**COLLECTED MATERIAL:**
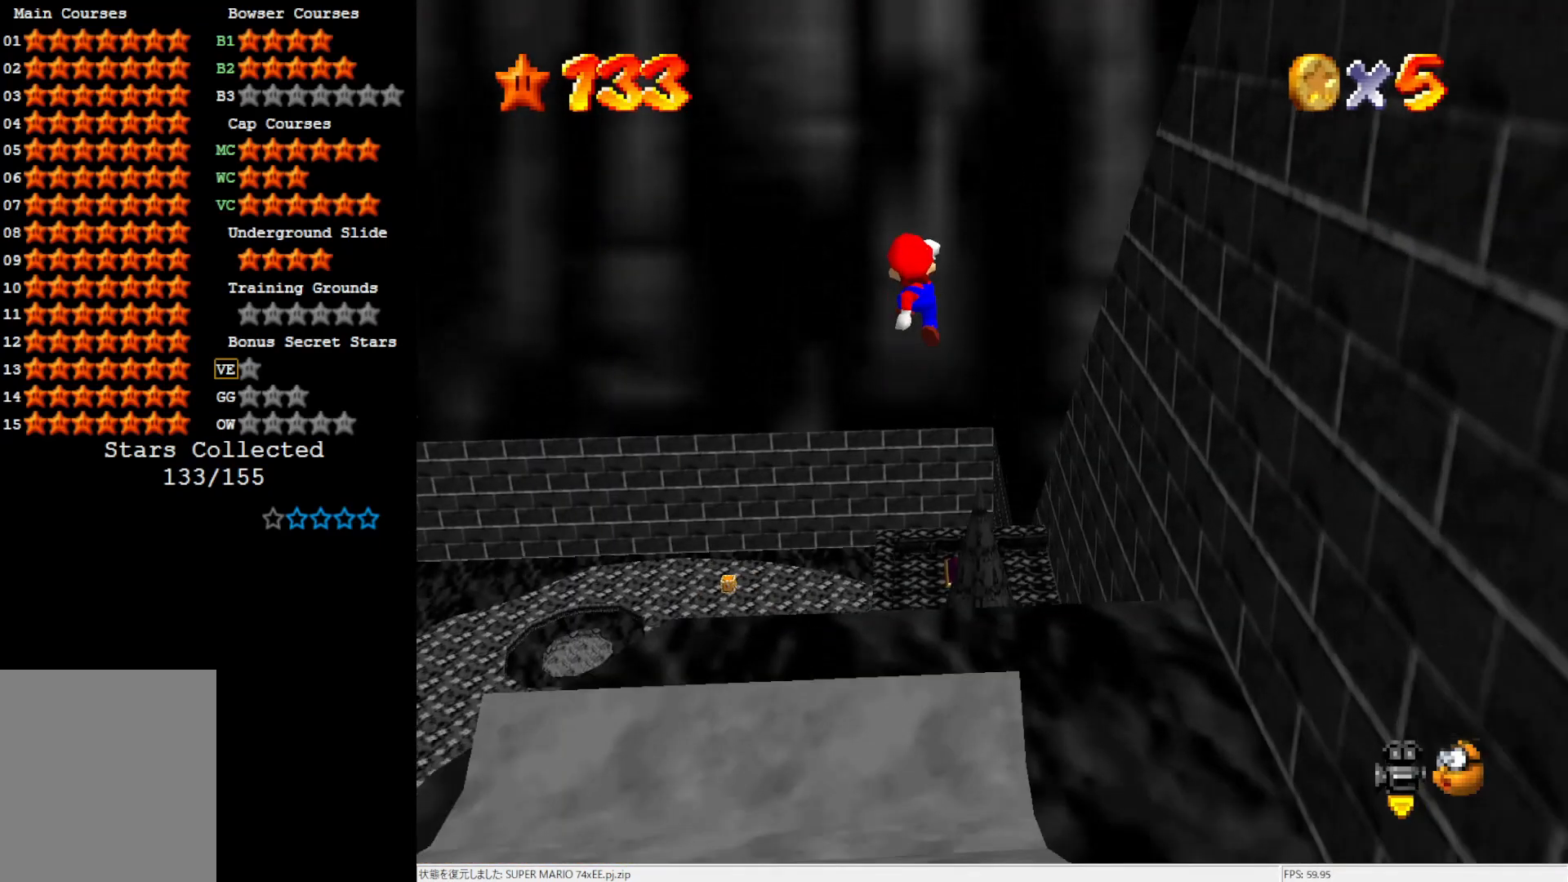
{"buttons": ["A"], "left_stick": "up", "events": []}
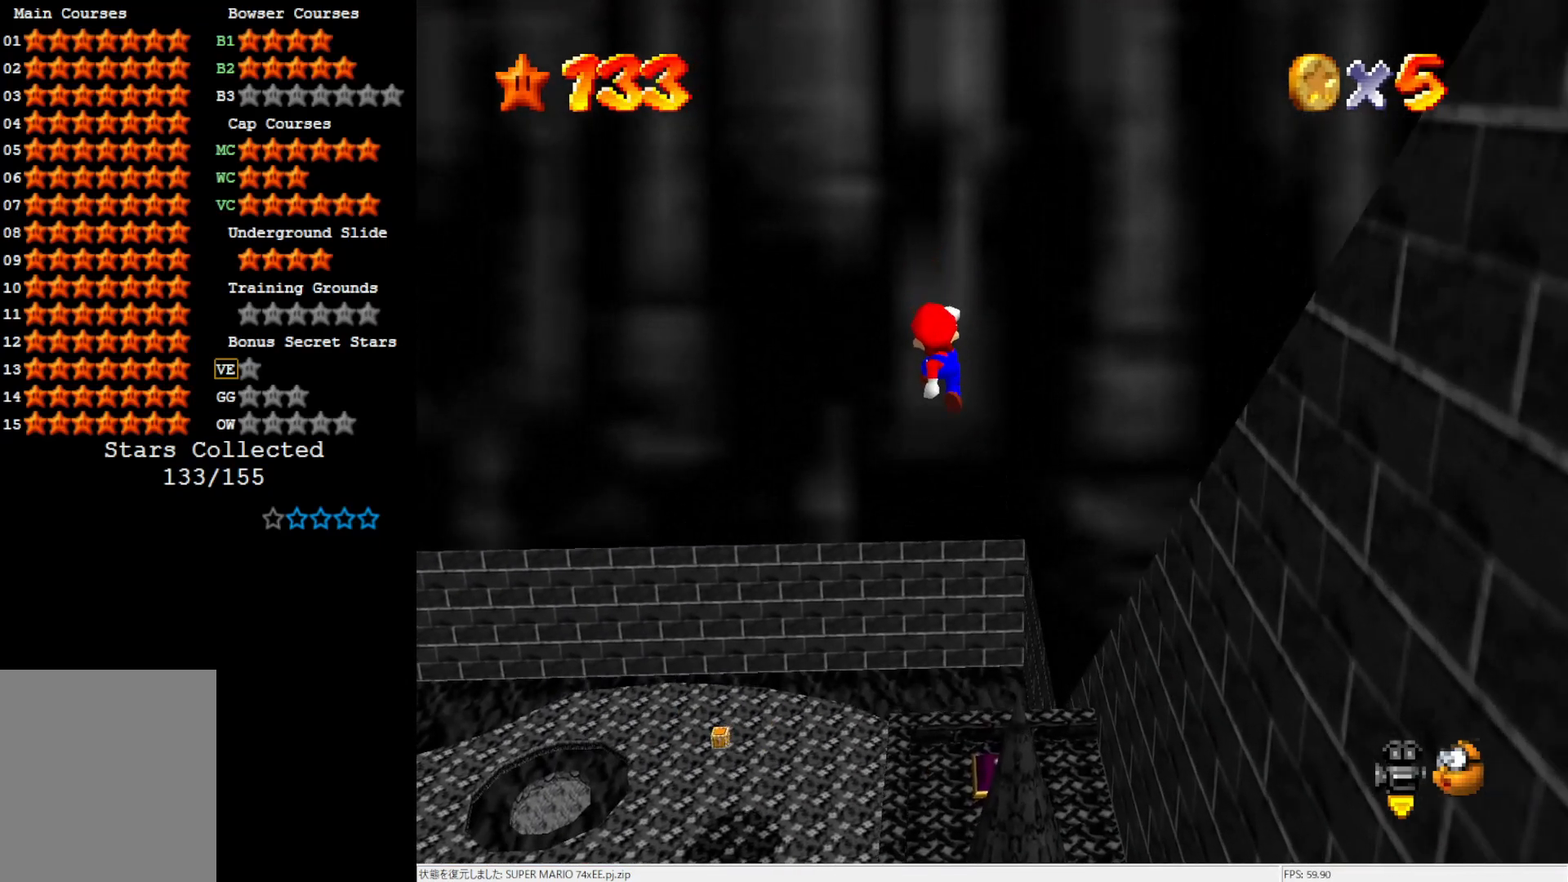
{"buttons": [], "left_stick": "down", "events": [[217, "left_stick", "right"], [333, "left_stick", "down"], [417, "A", "up"]]}
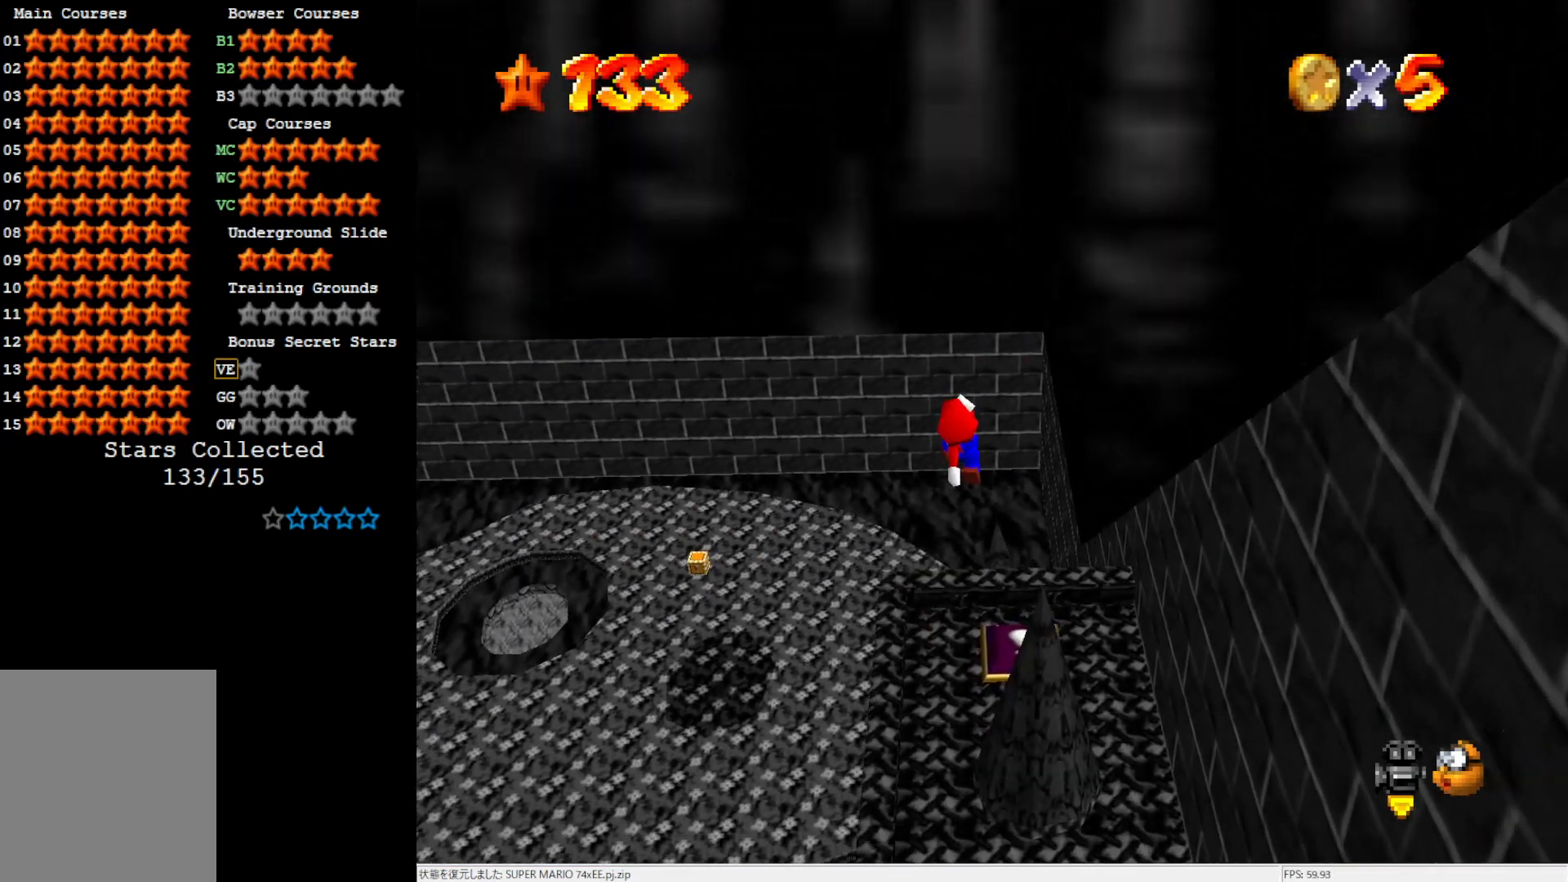
{"buttons": ["B"], "left_stick": "down", "events": [[417, "B", "down"]]}
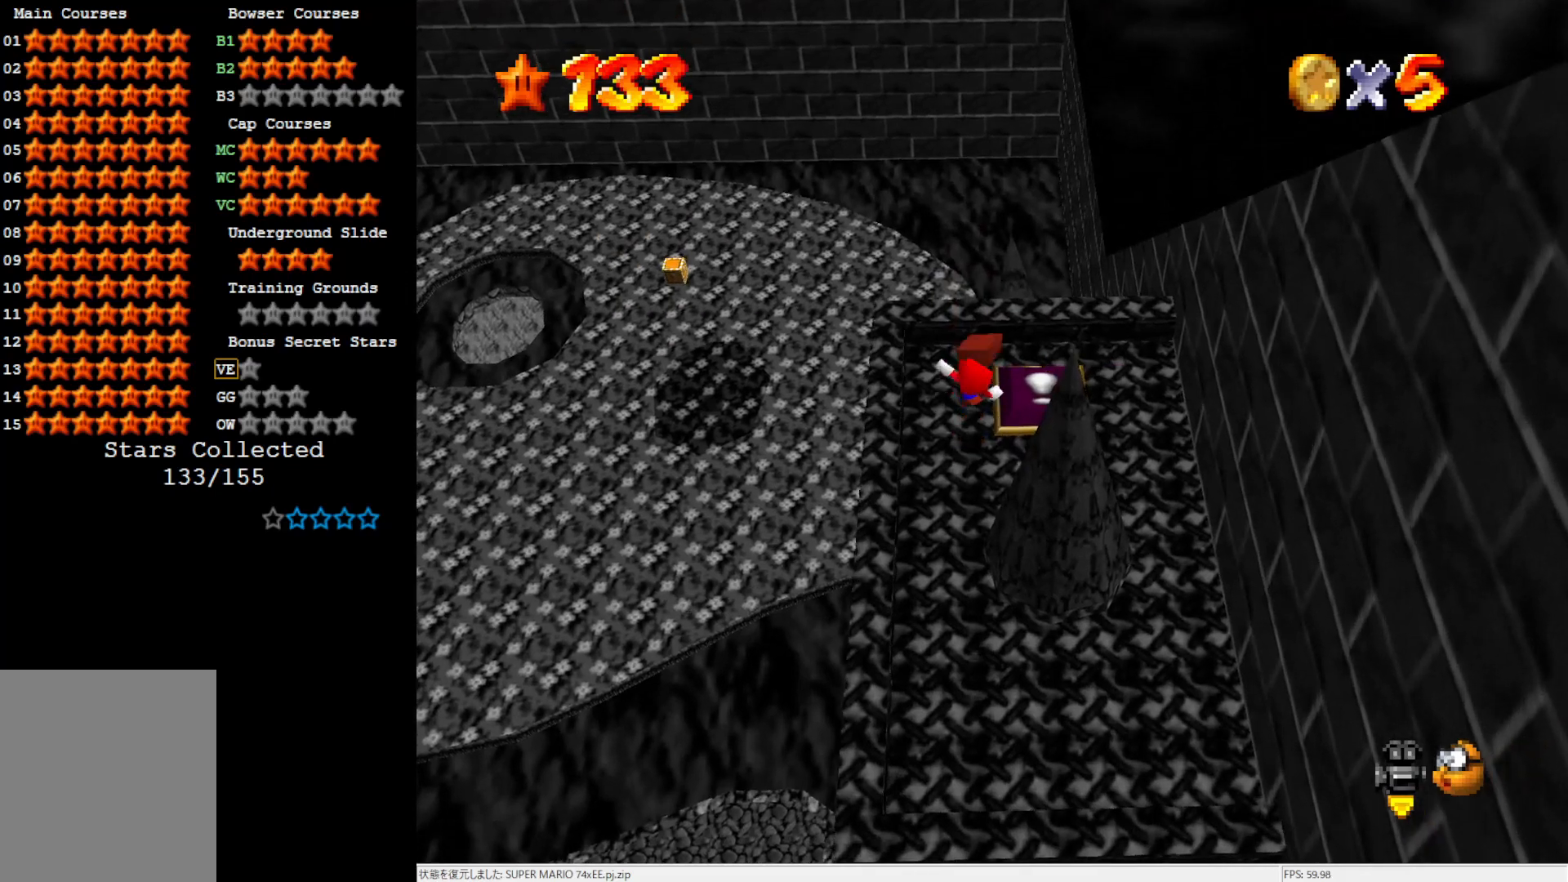
{"buttons": [], "left_stick": "center", "events": [[50, "B", "up"], [50, "left_stick", "center"], [200, "R1", "down"], [200, "left_stick", "up"], [283, "R1", "up"], [317, "R1", "down"], [317, "left_stick", "center"], [417, "R1", "up"]]}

**AIM OF THE EXERCISE:** From the listing, please work out how many lines contain "down". Give the number only.

**RESPONSE:** 3